In fact, this policy has become a game changer in the South Asian region and will further complicate geo-political rivalry in the region. It will provide the strategic impetus to Russia to strengthen its ties with Pakistan as the main component of its strategic policy objective to return to South Asia. China already has strategic alliance with Pakistan. On the flipside of it, Pakistan can now forget about any favour from Washington whether military or diplomatic support for Kashmir dispute despite Trump’s conciliatory gestures shown to the Pakistani Prime Minister Imran Khan during his visit to Washington in late June.

Meanwhile, Modi and Trump met in Osaka on the sidelines of the G20 meeting – first since Modi’s second-time election victory. First Daughter Ivanka Trump, who is also President Trump’s senior adviser, twitted on the meeting between the two and described India as a “critical trading partner, critical security partner and a critical ally”. Modi also twitted conveying the message that his talks with Trump was wide-ranging.

The US-India strategic alliance is purportedly aimed at countering rising economic and military might of China but it also has significant effects on strategic stability of South Asia. The increased military cooperation between the two countries will further embolden India to bullying its smaller neighbours. India has long history of bullying its neighbours to tow its line. But China would be a very different ball game.

The historical root of bullying behaviour of India towards its smaller neighbours lies in its preoccupation to recreate the Mythical India. India, as a successor state to the British colonial India, is still grappling with the idea of identifying with the Mythical India. As historian Perry Anderson in his book The Indian Ideology said ” Nehru’s claim of an “impress of oneness”, going back six thousand years, persisted from pre-war writings like The Unity of India to his final dispute with China, in which the Mahabharata could be invoked by his foreign office as proof that North East Frontier Agency had been part of Mother India from time immemorial, rather as if the Nibelungenlied were to clinch German diplomatic claims to Morocco”. Since Nehru, Indian political elite simply has been unable to come to terms with fact that the South Asian Peninsula or the sub-continent never formed a singular political or cultural identity before the British colonial period. To pursue such a policy India needs a huge army and channelling of massive amount of resources to support that army.

Over the last four years India has been involved in three war-like crises with its neighbours. This is something India can hardly afford and it only perpetuates India’s poverty and underdevelopment. Three-quarters of its people live under US$2.0 a day. The country is desperately poor. Its military budget is above US$50 billion and rising, same as that of France and Russia. Even with such a massive military machine at its disposal, its army has been struggling since independence to maintain the unity of India which remains fractured in parts of the country till today.

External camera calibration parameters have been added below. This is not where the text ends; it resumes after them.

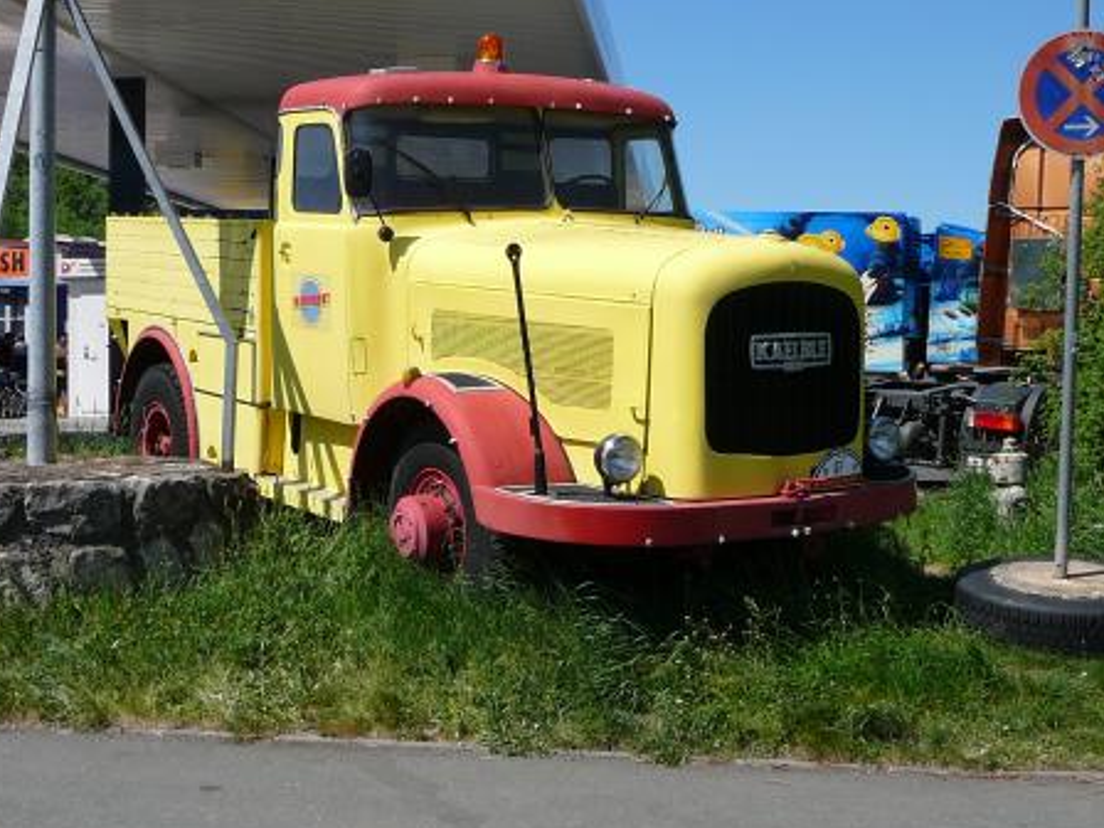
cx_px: 554
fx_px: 1595
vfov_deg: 29.1
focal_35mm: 50
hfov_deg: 38.2
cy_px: 347
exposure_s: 1/640
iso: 80
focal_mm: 5.2
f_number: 5
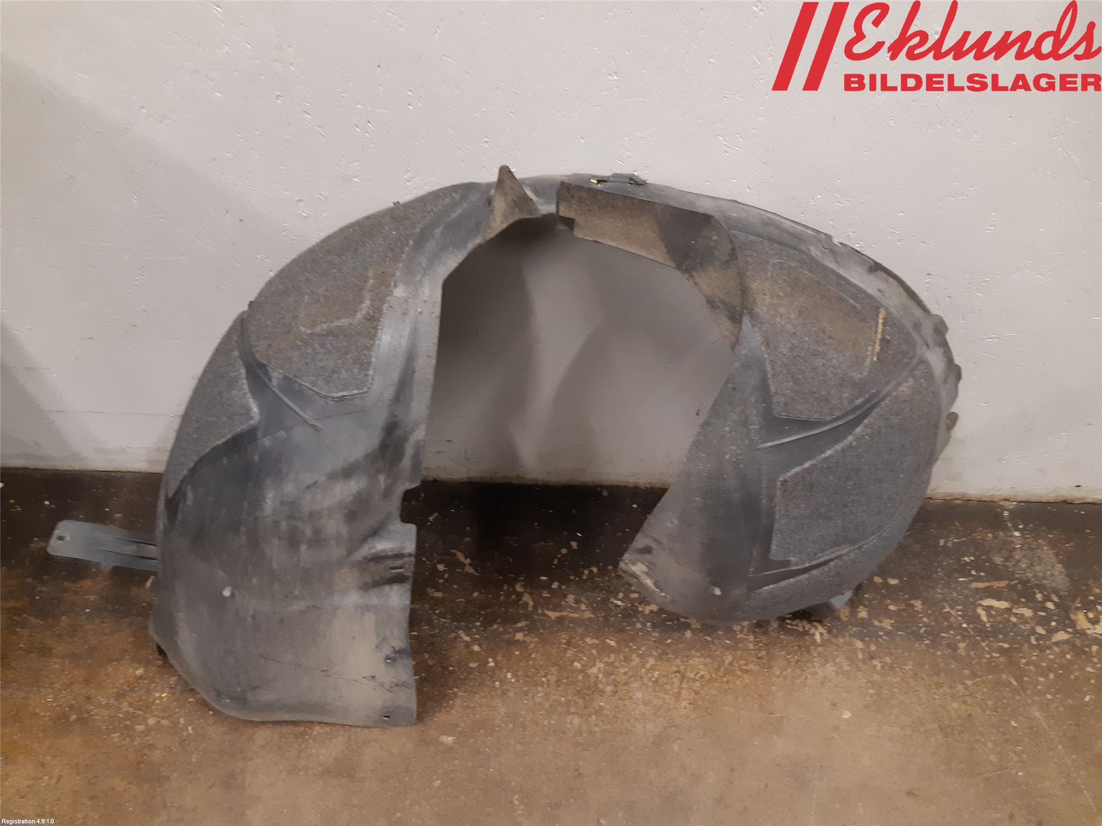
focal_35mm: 26
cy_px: 413
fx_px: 828
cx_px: 551
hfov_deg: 67.3
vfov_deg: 53.1
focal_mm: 3.93
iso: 250
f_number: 1.7
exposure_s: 1/33
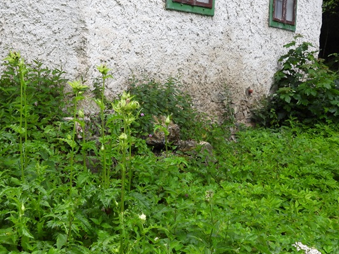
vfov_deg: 24.4
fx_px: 588
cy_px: 107
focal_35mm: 60
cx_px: 158
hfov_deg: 32.2
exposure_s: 1/80
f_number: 3.2
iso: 100
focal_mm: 7.1
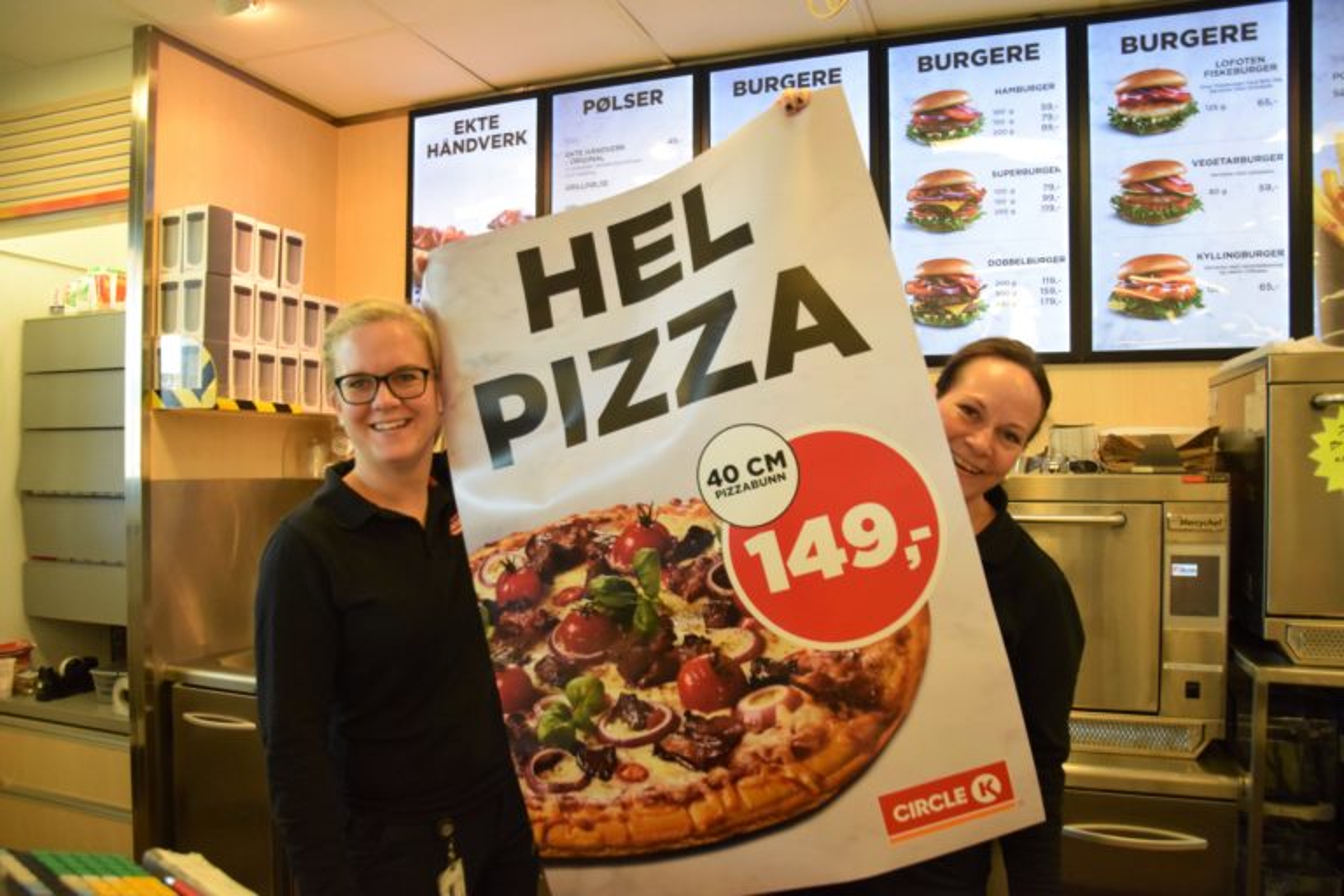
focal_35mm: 24
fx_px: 896
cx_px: 672
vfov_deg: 53.1
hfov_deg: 73.7
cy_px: 448
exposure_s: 1/400
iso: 3200
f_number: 3.5
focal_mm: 16
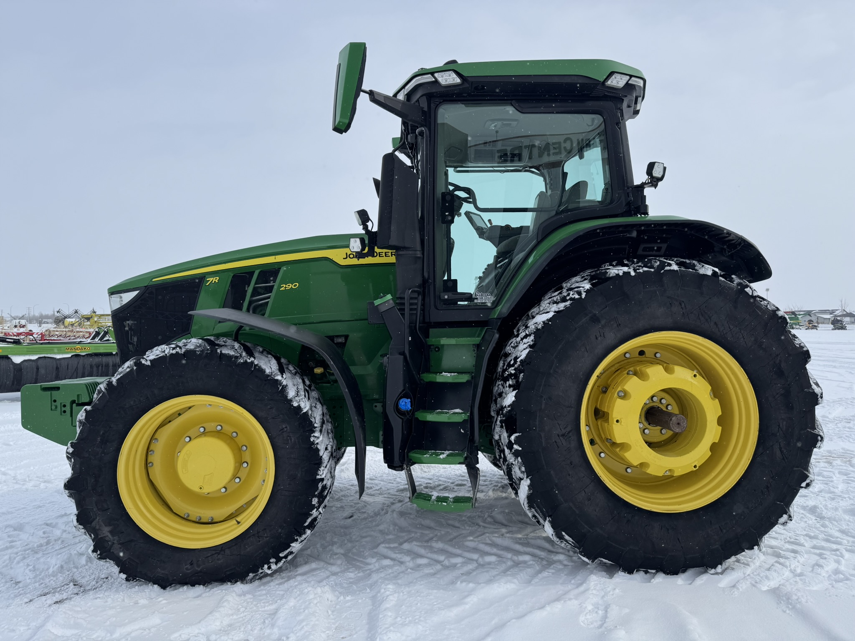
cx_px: 428
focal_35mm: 24
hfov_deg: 71.6
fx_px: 593
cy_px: 320
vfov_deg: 56.8
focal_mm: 6.76
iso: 80
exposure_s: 1/7937
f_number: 1.78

Since independence to provide an ideological mooring in otherwise a disjointed state with multitude of ethnicities, languages and religions practices, secularism, a word hardly understood within the wider population, was incorporated into the constitution with the hope it would glue the people together. No wonder since independence India in effect has functioned as a Syndicated Hinduism (this is the title of the latest book by India’s noted historian Romila Thapar). That now under Modi is getting much better fine-tuned with the added features of public lynching and humiliation of its Muslim population.

The growing US-India strategic alliance is encouraging India to aggressively assert its claim to be the hegemon in South Asia, demanding that its smaller neighbours acknowledge its dominance in the region. It is also instigating a number of inter-state conflicts within the region. The US-India strategic alliance, indeed, has very serious implications for the region and is emerging as the major threat to strategic stability in South Asia.

Muhammad Mahmood is an independent economic and political analyst.